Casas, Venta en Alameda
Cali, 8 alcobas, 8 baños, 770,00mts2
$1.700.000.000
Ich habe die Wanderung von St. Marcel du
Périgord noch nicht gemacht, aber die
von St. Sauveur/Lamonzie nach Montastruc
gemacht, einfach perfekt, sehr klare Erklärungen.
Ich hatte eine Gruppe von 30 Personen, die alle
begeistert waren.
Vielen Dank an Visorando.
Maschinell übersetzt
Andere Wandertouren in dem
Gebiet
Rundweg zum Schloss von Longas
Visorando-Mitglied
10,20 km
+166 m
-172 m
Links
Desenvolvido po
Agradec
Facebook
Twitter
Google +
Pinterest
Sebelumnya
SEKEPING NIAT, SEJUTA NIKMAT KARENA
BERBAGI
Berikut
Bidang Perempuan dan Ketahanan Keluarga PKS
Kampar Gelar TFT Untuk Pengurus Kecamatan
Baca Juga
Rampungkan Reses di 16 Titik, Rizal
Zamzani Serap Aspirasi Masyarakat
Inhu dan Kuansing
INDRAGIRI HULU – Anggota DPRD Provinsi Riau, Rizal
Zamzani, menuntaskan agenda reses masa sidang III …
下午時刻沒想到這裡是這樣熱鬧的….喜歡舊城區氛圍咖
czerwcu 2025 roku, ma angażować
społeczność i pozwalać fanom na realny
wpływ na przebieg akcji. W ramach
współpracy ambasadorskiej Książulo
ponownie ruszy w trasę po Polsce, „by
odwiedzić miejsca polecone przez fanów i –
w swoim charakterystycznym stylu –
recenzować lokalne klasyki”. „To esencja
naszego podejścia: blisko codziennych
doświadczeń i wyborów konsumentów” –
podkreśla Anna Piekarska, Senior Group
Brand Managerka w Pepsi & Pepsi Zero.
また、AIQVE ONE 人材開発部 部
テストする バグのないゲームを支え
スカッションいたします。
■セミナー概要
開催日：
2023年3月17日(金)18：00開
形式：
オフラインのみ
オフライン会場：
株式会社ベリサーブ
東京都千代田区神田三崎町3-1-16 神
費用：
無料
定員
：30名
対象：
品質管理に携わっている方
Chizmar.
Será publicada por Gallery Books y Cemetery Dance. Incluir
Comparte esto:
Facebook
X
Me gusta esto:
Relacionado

◇ ◇ ◇ ◇ ◇ ◇ ◇

## TASK DESCRIPTION
All of the data shown above should be printed exactly as given.

## PROBLEM SOLUTION
Casas, Venta en Alameda
Cali, 8 alcobas, 8 baños, 770,00mts2
$1.700.000.000
Ich habe die Wanderung von St. Marcel du
Périgord noch nicht gemacht, aber die
von St. Sauveur/Lamonzie nach Montastruc
gemacht, einfach perfekt, sehr klare Erklärungen.
Ich hatte eine Gruppe von 30 Personen, die alle
begeistert waren.
Vielen Dank an Visorando.
Maschinell übersetzt
Andere Wandertouren in dem
Gebiet
Rundweg zum Schloss von Longas
Visorando-Mitglied
10,20 km
+166 m
-172 m
Links
Desenvolvido po
Agradec
Facebook
Twitter
Google +
Pinterest
Sebelumnya
SEKEPING NIAT, SEJUTA NIKMAT KARENA
BERBAGI
Berikut
Bidang Perempuan dan Ketahanan Keluarga PKS
Kampar Gelar TFT Untuk Pengurus Kecamatan
Baca Juga
Rampungkan Reses di 16 Titik, Rizal
Zamzani Serap Aspirasi Masyarakat
Inhu dan Kuansing
INDRAGIRI HULU – Anggota DPRD Provinsi Riau, Rizal
Zamzani, menuntaskan agenda reses masa sidang III …
下午時刻沒想到這裡是這樣熱鬧的….喜歡舊城區氛圍咖
czerwcu 2025 roku, ma angażować
społeczność i pozwalać fanom na realny
wpływ na przebieg akcji. W ramach
współpracy ambasadorskiej Książulo
ponownie ruszy w trasę po Polsce, „by
odwiedzić miejsca polecone przez fanów i –
w swoim charakterystycznym stylu –
recenzować lokalne klasyki”. „To esencja
naszego podejścia: blisko codziennych
doświadczeń i wyborów konsumentów” –
podkreśla Anna Piekarska, Senior Group
Brand Managerka w Pepsi & Pepsi Zero.
また、AIQVE ONE 人材開発部 部
テストする バグのないゲームを支え
スカッションいたします。
■セミナー概要
開催日：
2023年3月17日(金)18：00開
形式：
オフラインのみ
オフライン会場：
株式会社ベリサーブ
東京都千代田区神田三崎町3-1-16 神
費用：
無料
定員
：30名
対象：
品質管理に携わっている方
Chizmar.
Será publicada por Gallery Books y Cemetery Dance. Incluir
Comparte esto:
Facebook
X
Me gusta esto:
Relacionado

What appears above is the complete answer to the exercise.